Wally parlayed his NCAA brilliance into being the sixth overall pick of the 1999 draft by the Minnesota Timberwolves. He had career averages of 14.1 points, four boards and almost 2,5 assists during his 12-year NBA career while making the All-Star squad in 2002.
While Szczerbiak is all for the Cinderella come up, he cautions those filling out NCAA Tournament brackets, to “lean towards those coaches that have had success in the tournament,” Wally told TSL.
Szczerbiak: “Tom Izzo, John Calipari, Coach K at Duke, Bill Self and Kansas. I just think that when you are coaching against teams you haven’t seen, you just need coaches who are great in-game adjustment guys, great at preparing their teams in quick turnarounds to be successful and they have an identity. Those are the coaches that know how to win and get it done in March.”
With that being said, it’s no surprise, Szczerbiak is picking Kentucky and Michigan State to make The Final Four.

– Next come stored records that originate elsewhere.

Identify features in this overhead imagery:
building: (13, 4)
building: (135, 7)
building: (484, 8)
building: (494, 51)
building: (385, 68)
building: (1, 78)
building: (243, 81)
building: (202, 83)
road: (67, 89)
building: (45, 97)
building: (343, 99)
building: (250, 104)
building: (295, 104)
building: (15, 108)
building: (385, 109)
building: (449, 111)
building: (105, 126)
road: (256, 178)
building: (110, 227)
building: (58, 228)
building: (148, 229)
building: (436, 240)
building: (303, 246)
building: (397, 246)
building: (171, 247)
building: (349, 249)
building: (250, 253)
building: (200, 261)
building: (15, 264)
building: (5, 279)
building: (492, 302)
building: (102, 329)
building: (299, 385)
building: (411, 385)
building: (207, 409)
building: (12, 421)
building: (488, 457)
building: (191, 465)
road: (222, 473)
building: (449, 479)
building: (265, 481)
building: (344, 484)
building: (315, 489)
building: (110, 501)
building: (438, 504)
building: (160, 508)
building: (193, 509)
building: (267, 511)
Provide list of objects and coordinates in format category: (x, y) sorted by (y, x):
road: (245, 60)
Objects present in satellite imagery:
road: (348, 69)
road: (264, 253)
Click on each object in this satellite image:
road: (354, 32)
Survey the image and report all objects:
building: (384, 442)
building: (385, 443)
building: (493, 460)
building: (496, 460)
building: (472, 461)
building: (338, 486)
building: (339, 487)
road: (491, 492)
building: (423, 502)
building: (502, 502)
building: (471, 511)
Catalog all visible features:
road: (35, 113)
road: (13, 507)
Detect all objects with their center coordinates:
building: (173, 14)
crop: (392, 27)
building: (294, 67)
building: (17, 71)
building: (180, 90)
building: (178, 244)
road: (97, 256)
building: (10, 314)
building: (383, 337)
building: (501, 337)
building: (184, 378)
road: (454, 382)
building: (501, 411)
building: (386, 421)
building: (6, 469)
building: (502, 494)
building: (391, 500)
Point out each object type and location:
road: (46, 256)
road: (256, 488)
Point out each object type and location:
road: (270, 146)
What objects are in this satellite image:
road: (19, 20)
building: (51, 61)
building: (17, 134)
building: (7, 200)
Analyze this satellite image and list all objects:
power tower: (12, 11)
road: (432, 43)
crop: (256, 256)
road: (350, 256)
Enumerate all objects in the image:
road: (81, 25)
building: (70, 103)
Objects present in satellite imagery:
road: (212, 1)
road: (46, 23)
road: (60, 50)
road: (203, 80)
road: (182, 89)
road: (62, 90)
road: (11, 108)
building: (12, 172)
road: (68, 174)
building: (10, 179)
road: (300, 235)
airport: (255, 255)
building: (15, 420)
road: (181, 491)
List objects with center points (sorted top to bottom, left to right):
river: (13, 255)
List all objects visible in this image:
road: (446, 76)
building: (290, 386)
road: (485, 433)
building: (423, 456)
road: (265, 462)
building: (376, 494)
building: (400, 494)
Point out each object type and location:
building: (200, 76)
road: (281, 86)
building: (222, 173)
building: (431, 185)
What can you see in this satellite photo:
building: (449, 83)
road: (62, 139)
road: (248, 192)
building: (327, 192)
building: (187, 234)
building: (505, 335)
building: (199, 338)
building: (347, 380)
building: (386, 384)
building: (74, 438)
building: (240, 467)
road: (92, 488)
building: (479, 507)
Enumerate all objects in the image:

Szczerbiak: "Even though Kentucky is probably going to be a number four or five seed, I still like Kentucky and Michigan State to be in serious contention. They're as talented as anyone in the country and Calipari always has his guys improving and playing their best basketball come March. Michigan State just looks unstoppable. They have no holes and are a great team with a great player and leader in senior Player of The Year candidate Denzel Valentine."
I also asked the former NBA player about African-American basketball coaches on the NCAA D-1 level, and if there there was any young rising stars that caught his eye outside of Texas' Shaka Smart.
Szczerbiak: “Cuonzo Martin. I really like what he’s doing out at Cal. He’s building a defensive identity for that team and in college that's what wins. He’s a great recruiter and developer. That’s another team to keep your eyes on because when you haven’t seen them previously, their ability could overwhelm you."
Sort of like what Szczerbiak did back in that magical 1999 tournament.